■ **Task to complete**: Rewrite every row between the line holding "pose: elev=167.2 azim=348.5" and the line holding "Dot at: (204, 367)", inclusive, without the pictures. Scale only the answer coordinates, meaning where the dot lands in the second view, by 0.4 and round them to whole numbers with halves going up, leaving all other lines unchanged.

■ **Data shown**:
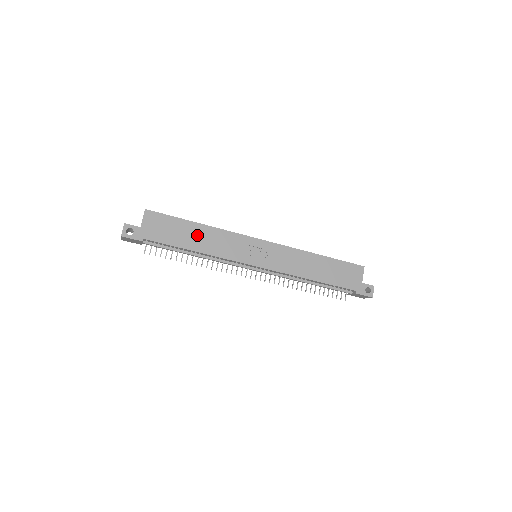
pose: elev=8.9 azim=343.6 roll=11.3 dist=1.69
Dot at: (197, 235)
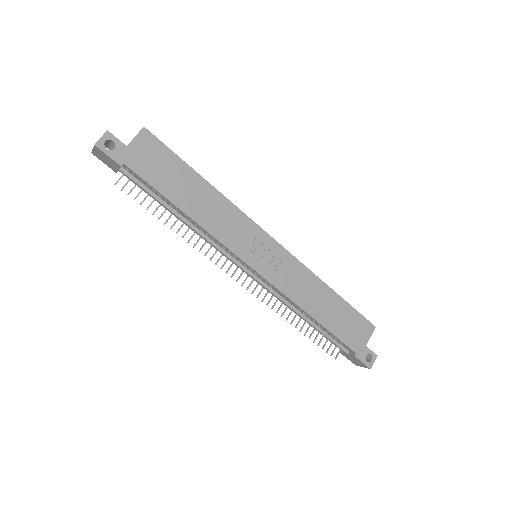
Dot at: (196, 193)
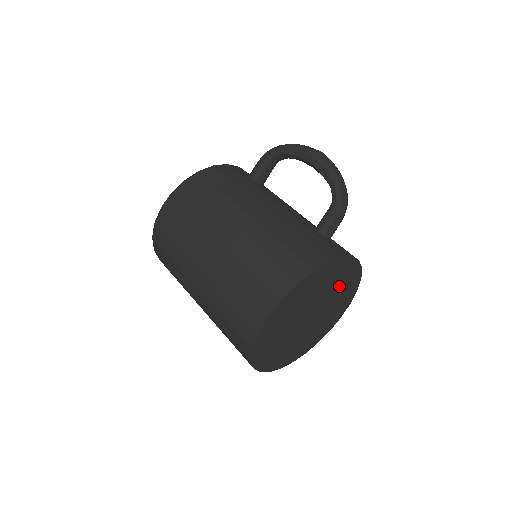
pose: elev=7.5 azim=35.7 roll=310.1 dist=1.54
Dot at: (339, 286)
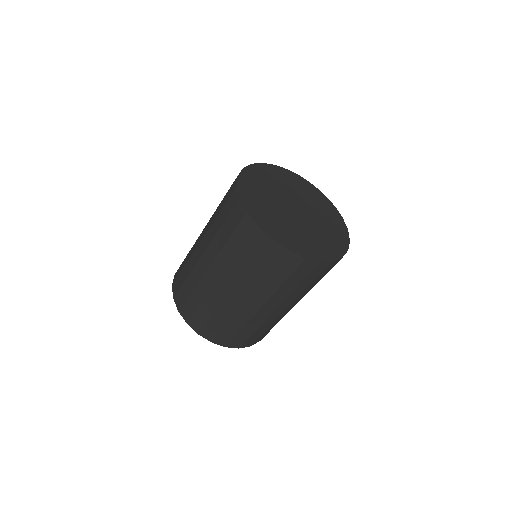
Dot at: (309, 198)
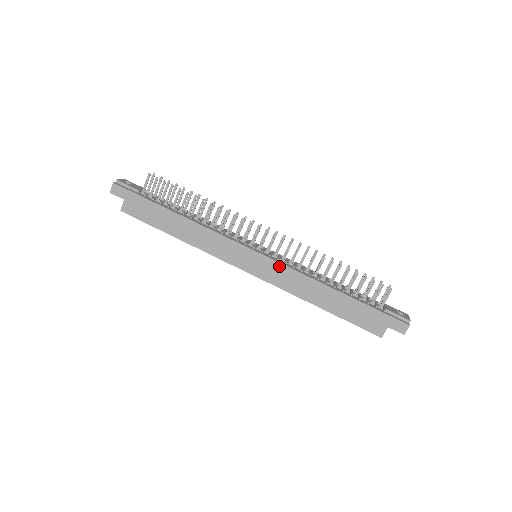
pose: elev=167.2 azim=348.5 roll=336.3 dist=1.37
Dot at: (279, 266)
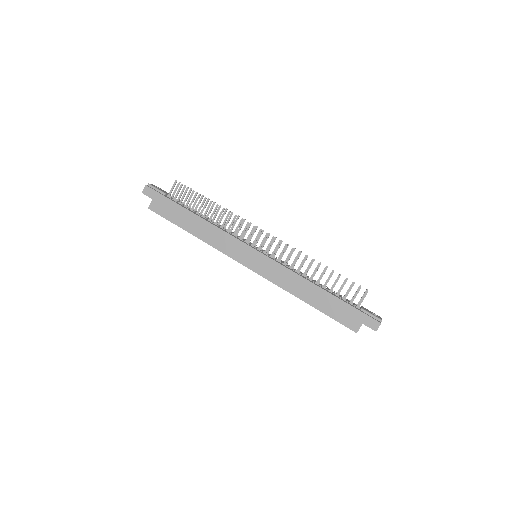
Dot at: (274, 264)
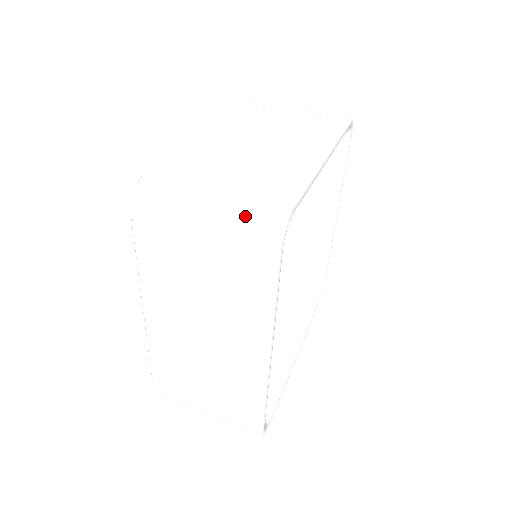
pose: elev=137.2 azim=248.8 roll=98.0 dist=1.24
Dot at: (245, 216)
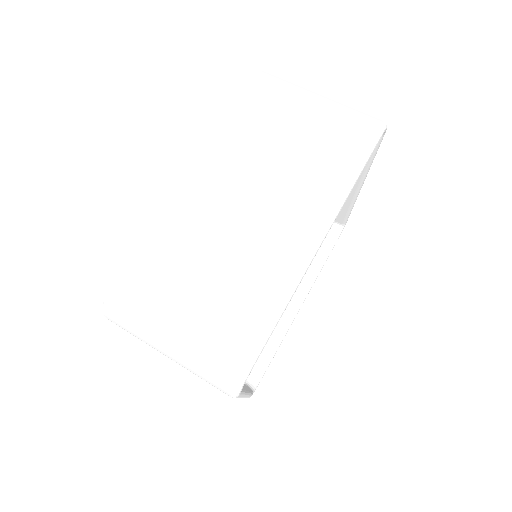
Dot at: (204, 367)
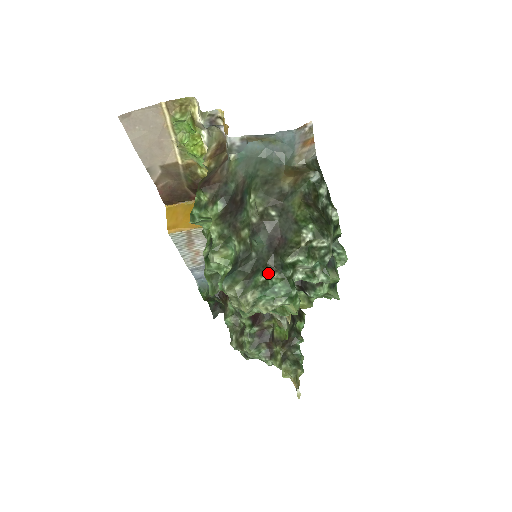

--

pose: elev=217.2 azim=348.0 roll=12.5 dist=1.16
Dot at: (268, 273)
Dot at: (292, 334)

■ **Final result**:
pose: elev=167.2 azim=348.5 roll=336.3 dist=1.37
Dot at: (279, 266)
Dot at: (110, 106)
pose: elev=137.2 azim=248.8 roll=98.0 dist=1.24
Dot at: (245, 216)
Dot at: (82, 147)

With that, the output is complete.